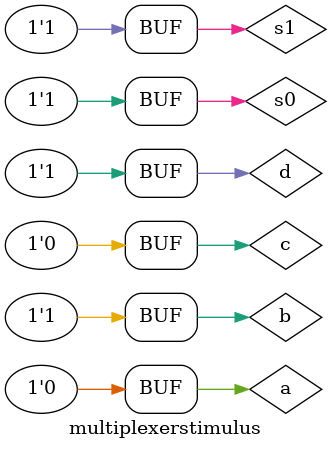
<source format=v>
`timescale 1ns / 1ps


module multiplexerstimulus;

	// Inputs
	reg a;
	reg b;
	reg c;
	reg d;
	reg s0;
	reg s1;

	// Outputs
	wire q;

	// Instantiate the Unit Under Test (UUT)
	Multiplexer uut (
		.a(a), 
		.b(b), 
		.c(c), 
		.d(d), 
		.s0(s0), 
		.s1(s1), 
		.q(q)
	);

	initial begin
		// Initialize Inputs
		a = 0;
		b = 0;
		c = 0;
		d = 0;
		s0 = 0;
		s1 = 0;

		// Wait 100 ns for global reset to finish
		#100;
		a = 0;
		b = 1;
		c = 0;
		d = 1;
		s0 = 1;
		s1 = 1;

        
		// Add stimulus here

	end
      
endmodule


</source>
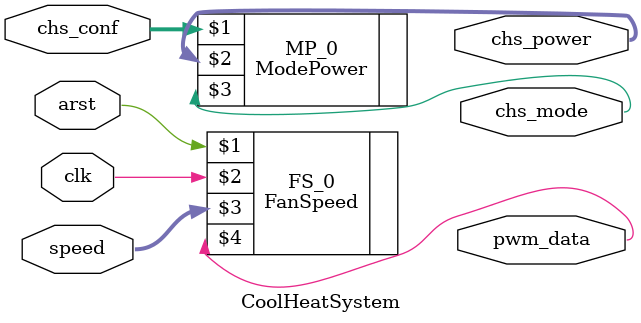
<source format=v>
/*--  *******************************************************
--  Computer Architecture Course, Laboratory Sources 
--  Amirkabir University of Technology (Tehran Polytechnic)
--  Department of Computer Engineering (CE-AUT)
--  https://ce[dot]aut[dot]ac[dot]ir
--  *******************************************************
--  All Rights reserved (C) 2019-2020
--  *******************************************************
--  Student ID  : 9831068
--  Student Name: Farshid Nooshi
--  Student Mail: farshidnooshi726@aut.at.ir
--  *******************************************************
--  Student ID  : 9831066
--  Student Name: Mohammad MAhdi Nemati Haravani
--  Student Mail: adel110@aut.at.ir
--  *******************************************************
--  Additional Comments: lab number 8 Group 6
--
--*/

/*-----------------------------------------------------------
---  Module Name: Cool Heat System
---  Description: Module3:
-----------------------------------------------------------*/
`timescale 1 ns/1 ns

module CoolHeatSystem (
	input        arst      , // reset [asynch]  
	input        clk       , // clock [posedge] 
	
	input  [7:0] speed     , // speed [duty-cycle]  
	
	input  [7:0] chs_conf  , // degree [temprature] 
	
	output [3:0] chs_power , // power  [cooler/heater] 
	output       chs_mode  , // model  [heat=1/cool=0]

	output       pwm_data    // data  [output]
);

	/* write your code here */
	FanSpeed FS_0(arst, clk, speed, pwm_data);
	ModePower MP_0(chs_conf, chs_power, chs_mode);
	/* write your code here  */

endmodule
</source>
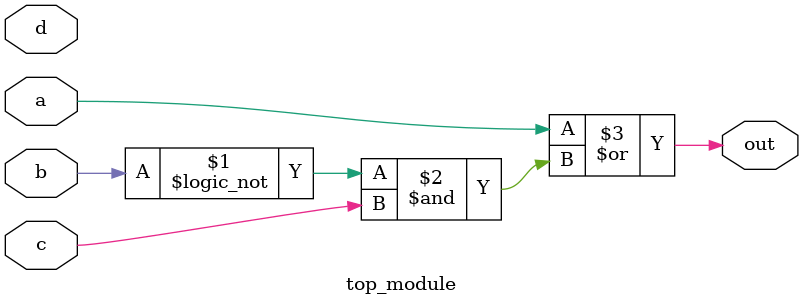
<source format=v>
module top_module(
    input a,
    input b,
    input c,
    input d,
    output out  ); 
    
    /*
    We can simplify it to [a+b'c]
    */

    assign out = a|(!b&c);

endmodule

</source>
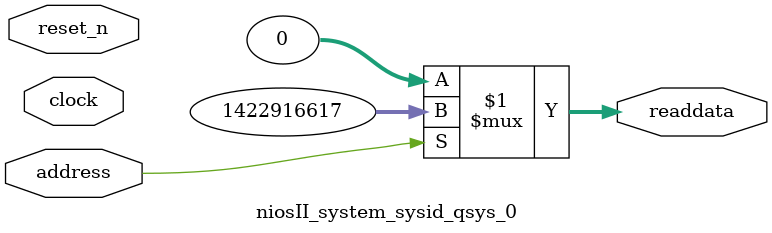
<source format=v>

`timescale 1ns / 1ps
// synthesis translate_on

// turn off superfluous verilog processor warnings 
// altera message_level Level1 
// altera message_off 10034 10035 10036 10037 10230 10240 10030 

module niosII_system_sysid_qsys_0 (
               // inputs:
                address,
                clock,
                reset_n,

               // outputs:
                readdata
             )
;

  output  [ 31: 0] readdata;
  input            address;
  input            clock;
  input            reset_n;

  wire    [ 31: 0] readdata;
  //control_slave, which is an e_avalon_slave
  assign readdata = address ? 1422916617 : 0;

endmodule




</source>
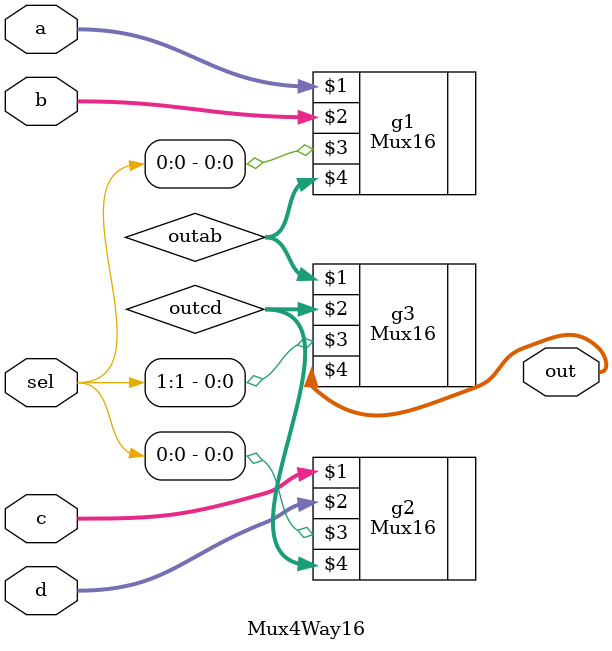
<source format=v>
`ifndef MUX4WAY16_V
`define MUX4WAY16_V
`include "mux16.v"
/**
 * 4-way 16-bit multiplexor:
 * out = a if sel == 00
 *       b if sel == 01
 *       c if sel == 10
 *       d if sel == 11
 */

module Mux4Way16(input[15:0] a,b,c,d, input[1:0] sel, output[15:0] out);
  wire [15:0] outab, outcd;
  Mux16 g1(a, b, sel[0], outab);
  Mux16 g2(c, d, sel[0], outcd);
  Mux16 g3(outab, outcd, sel[1], out);
endmodule
`endif

</source>
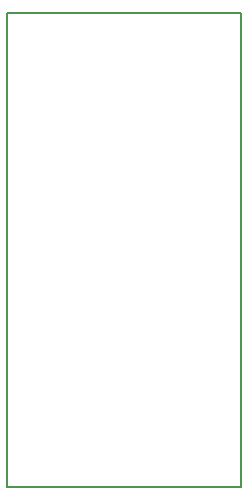
<source format=gbr>
G04 #@! TF.GenerationSoftware,KiCad,Pcbnew,6.0.0-rc1-unknown-f68581d~66~ubuntu16.04.1*
G04 #@! TF.CreationDate,2018-09-30T17:07:12+02:00*
G04 #@! TF.ProjectId,SIPM01A,5349504D3031412E6B696361645F7063,rev?*
G04 #@! TF.SameCoordinates,Original*
G04 #@! TF.FileFunction,Profile,NP*
%FSLAX46Y46*%
G04 Gerber Fmt 4.6, Leading zero omitted, Abs format (unit mm)*
G04 Created by KiCad (PCBNEW 6.0.0-rc1-unknown-f68581d~66~ubuntu16.04.1) date Sun Sep 30 17:07:12 2018*
%MOMM*%
%LPD*%
G01*
G04 APERTURE LIST*
%ADD10C,0.200000*%
G04 APERTURE END LIST*
D10*
X254000Y254000D02*
X254000Y40386000D01*
X254000Y40386000D02*
X20066000Y40386000D01*
X20066000Y254000D02*
X20066000Y40386000D01*
X254000Y254000D02*
X20066000Y254000D01*
M02*

</source>
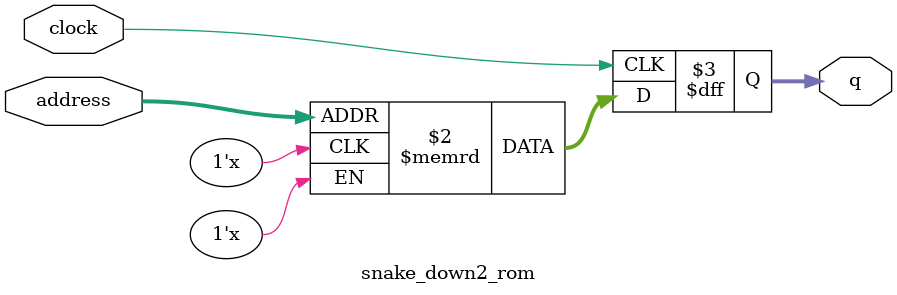
<source format=sv>
module snake_down2_rom (
	input logic clock,
	input logic [9:0] address,
	output logic [3:0] q
);

logic [3:0] memory [0:944] /* synthesis ram_init_file = "./snake_down2.mif" */;

always_ff @ (posedge clock) begin
	q <= memory[address];
end

endmodule

</source>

**About this exercise**
In the listing, return each line containing the string "your".

**Reply**
	/* write your code here */
	/* write your code here  */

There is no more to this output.